WHAT THE EXERCISE ASKS: Leave every entry as it is and write the data out in full.

DATA TO PROCESS:
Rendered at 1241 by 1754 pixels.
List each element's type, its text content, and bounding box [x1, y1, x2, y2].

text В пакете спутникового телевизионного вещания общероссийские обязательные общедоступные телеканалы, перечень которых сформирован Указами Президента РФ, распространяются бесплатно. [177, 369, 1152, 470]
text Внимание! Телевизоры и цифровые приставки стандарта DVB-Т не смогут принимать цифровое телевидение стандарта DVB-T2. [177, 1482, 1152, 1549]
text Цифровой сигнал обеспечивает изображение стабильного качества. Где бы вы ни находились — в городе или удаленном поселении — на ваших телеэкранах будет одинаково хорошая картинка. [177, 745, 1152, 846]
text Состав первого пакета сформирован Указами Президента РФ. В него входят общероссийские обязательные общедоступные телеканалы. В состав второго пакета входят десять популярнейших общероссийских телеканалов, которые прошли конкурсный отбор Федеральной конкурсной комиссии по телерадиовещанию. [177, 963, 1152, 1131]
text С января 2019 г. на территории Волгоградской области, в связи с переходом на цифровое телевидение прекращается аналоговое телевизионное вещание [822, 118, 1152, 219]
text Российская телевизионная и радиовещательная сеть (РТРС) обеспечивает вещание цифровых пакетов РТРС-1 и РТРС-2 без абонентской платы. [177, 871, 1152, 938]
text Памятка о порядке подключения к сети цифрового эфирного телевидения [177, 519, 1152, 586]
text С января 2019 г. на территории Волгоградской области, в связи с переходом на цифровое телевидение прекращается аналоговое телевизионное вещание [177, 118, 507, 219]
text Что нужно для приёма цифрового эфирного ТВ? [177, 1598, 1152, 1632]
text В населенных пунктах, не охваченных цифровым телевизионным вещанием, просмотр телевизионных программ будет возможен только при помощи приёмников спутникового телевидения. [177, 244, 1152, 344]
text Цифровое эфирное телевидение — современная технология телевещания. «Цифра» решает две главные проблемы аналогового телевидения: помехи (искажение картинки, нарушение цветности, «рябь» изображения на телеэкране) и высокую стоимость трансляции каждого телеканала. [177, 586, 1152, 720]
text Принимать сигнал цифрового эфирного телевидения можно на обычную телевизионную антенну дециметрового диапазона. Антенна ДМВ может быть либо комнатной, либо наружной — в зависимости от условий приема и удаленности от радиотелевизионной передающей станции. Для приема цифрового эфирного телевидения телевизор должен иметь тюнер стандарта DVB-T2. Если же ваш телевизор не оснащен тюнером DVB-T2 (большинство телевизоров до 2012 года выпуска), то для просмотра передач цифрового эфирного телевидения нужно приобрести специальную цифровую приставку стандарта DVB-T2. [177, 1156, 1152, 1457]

SOLVED PROBLEM:
Rendered at 1241 by 1754 pixels.
List each element's type, its text content, and bounding box [x1, y1, x2, y2].

text В пакете спутникового телевизионного вещания общероссийские обязательные общедоступные телеканалы, перечень которых сформирован Указами Президента РФ, распространяются бесплатно. [177, 369, 1152, 470]
text Внимание! Телевизоры и цифровые приставки стандарта DVB-Т не смогут принимать цифровое телевидение стандарта DVB-T2. [177, 1482, 1152, 1549]
text Цифровой сигнал обеспечивает изображение стабильного качества. Где бы вы ни находились — в городе или удаленном поселении — на ваших телеэкранах будет одинаково хорошая картинка. [177, 745, 1152, 846]
text Состав первого пакета сформирован Указами Президента РФ. В него входят общероссийские обязательные общедоступные телеканалы. В состав второго пакета входят десять популярнейших общероссийских телеканалов, которые прошли конкурсный отбор Федеральной конкурсной комиссии по телерадиовещанию. [177, 963, 1152, 1131]
text С января 2019 г. на территории Волгоградской области, в связи с переходом на цифровое телевидение прекращается аналоговое телевизионное вещание [822, 118, 1152, 219]
text Российская телевизионная и радиовещательная сеть (РТРС) обеспечивает вещание цифровых пакетов РТРС-1 и РТРС-2 без абонентской платы. [177, 871, 1152, 938]
text Памятка о порядке подключения к сети цифрового эфирного телевидения [177, 519, 1152, 586]
text С января 2019 г. на территории Волгоградской области, в связи с переходом на цифровое телевидение прекращается аналоговое телевизионное вещание [177, 118, 507, 219]
text Что нужно для приёма цифрового эфирного ТВ? [177, 1598, 1152, 1632]
text В населенных пунктах, не охваченных цифровым телевизионным вещанием, просмотр телевизионных программ будет возможен только при помощи приёмников спутникового телевидения. [177, 244, 1152, 344]
text Цифровое эфирное телевидение — современная технология телевещания. «Цифра» решает две главные проблемы аналогового телевидения: помехи (искажение картинки, нарушение цветности, «рябь» изображения на телеэкране) и высокую стоимость трансляции каждого телеканала. [177, 586, 1152, 720]
text Принимать сигнал цифрового эфирного телевидения можно на обычную телевизионную антенну дециметрового диапазона. Антенна ДМВ может быть либо комнатной, либо наружной — в зависимости от условий приема и удаленности от радиотелевизионной передающей станции. Для приема цифрового эфирного телевидения телевизор должен иметь тюнер стандарта DVB-T2. Если же ваш телевизор не оснащен тюнером DVB-T2 (большинство телевизоров до 2012 года выпуска), то для просмотра передач цифрового эфирного телевидения нужно приобрести специальную цифровую приставку стандарта DVB-T2. [177, 1156, 1152, 1457]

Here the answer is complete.